Conventions

Conventions#

Atlite uses the following conventions which are applied for processing geo-spatial and temporal data.

Grid coordinates#

According to the xarray conventions, grid coordinates are ordered such that both x and y are ascending.

The coordinates represent points in the center of the corresponding grid cells. Given a cutout, the geographical data of the grid is given by atlite.Cutout.grid, which returns a GeoPandas dataframe with coordinates and geometries. The coordinates are the geographical centroids of the geometries, the grid cells. When initializing a cutout with e.g.

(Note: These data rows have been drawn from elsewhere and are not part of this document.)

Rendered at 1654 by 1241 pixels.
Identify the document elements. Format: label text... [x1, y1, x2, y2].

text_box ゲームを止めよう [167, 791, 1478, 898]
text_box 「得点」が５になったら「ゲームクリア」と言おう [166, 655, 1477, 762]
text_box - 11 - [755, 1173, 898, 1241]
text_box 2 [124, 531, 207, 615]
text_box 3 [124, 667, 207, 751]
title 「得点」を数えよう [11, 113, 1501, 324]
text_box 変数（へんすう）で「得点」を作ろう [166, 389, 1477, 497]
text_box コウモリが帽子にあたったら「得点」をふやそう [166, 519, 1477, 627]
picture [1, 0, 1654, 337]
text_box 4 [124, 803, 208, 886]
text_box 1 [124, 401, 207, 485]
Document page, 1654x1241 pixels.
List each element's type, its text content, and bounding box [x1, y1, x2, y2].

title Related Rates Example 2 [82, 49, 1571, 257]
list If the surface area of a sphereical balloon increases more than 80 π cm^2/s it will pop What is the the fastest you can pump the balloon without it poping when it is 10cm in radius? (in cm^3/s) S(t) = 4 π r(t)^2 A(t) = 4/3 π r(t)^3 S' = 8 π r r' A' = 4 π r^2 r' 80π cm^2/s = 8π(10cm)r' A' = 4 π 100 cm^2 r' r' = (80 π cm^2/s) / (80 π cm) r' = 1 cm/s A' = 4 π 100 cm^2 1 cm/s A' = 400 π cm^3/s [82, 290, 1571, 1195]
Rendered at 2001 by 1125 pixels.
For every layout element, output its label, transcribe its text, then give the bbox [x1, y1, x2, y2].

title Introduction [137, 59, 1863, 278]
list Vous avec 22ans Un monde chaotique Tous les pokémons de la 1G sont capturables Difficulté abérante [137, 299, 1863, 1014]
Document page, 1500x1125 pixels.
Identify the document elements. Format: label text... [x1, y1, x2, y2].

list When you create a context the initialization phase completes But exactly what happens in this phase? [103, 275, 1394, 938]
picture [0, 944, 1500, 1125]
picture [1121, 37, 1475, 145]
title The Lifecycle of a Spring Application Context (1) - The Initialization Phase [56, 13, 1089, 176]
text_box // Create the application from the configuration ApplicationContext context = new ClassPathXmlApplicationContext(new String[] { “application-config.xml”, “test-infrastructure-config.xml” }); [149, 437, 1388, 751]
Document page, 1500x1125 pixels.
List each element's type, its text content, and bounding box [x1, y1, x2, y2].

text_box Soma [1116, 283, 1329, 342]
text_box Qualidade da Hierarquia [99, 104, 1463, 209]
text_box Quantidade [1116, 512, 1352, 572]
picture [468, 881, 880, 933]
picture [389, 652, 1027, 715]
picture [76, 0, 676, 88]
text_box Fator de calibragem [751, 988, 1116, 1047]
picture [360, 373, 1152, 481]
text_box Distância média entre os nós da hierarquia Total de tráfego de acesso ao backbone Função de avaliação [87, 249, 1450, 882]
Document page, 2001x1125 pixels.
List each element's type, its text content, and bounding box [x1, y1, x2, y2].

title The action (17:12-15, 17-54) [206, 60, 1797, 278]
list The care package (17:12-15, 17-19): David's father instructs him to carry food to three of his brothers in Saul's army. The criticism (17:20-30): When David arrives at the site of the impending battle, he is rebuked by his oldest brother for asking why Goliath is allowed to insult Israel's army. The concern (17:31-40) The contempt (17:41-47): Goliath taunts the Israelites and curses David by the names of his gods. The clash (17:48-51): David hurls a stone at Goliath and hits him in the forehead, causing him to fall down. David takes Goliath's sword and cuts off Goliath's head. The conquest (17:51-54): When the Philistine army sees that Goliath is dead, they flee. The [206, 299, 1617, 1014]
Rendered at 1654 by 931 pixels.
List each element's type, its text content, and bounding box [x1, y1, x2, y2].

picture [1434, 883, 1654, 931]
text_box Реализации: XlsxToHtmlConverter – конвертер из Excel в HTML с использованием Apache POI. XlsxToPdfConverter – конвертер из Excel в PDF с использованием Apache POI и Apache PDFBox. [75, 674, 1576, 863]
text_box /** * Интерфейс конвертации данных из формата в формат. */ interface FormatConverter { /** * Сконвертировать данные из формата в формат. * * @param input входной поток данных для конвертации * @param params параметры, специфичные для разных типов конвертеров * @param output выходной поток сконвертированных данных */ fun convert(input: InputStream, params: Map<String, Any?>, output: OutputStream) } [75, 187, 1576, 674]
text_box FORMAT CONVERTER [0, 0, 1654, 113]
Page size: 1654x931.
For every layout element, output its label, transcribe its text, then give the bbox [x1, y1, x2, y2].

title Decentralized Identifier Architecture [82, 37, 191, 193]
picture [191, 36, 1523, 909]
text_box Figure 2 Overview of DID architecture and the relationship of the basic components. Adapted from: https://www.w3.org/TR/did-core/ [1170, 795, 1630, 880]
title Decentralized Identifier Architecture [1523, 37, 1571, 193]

>>> cutout = atlite.Cutout('example', module='era5', x=slice(5,10), y=slice(30,35), time='2013')

the cutout is built with centroids starting at \(5^\circ\) for x (longitude) and \(30^\circ\) for y (latitude). That means the effective covered area by the cutout spans from longitude \(4.875^\circ\) to \(10.125^\circ\) and from latitude \(29.875^\circ\) to \(35.125^\circ\), given the default resolution of \(0.25^\circ\times0.25^\circ\) per grid cell. This information is accessible via the the extent of the cutout:

>>> cutout.extent
array([ 4.875, 10.125, 29.875, 35.125])

Time Points#

Following the ERA5 convention, the time-index of time-dependent data refers to the end of the time-span over which was averaged. So, given a time resolution of 1 hour (=averaging window), the time-index 12:00 refers to the time-averaged values from 11:00 to 12:00. For datasets other than ERA5 this convention is not necessarily fulfilled. For example, the SARAH data refers to instantaneous data-points, i.e. data for the time-index 12:00 refers to the momentaneous value of the variable at 12:00. In the implementation, we try to consider this circumstance in order to appropriately align the datasets in order to merge them.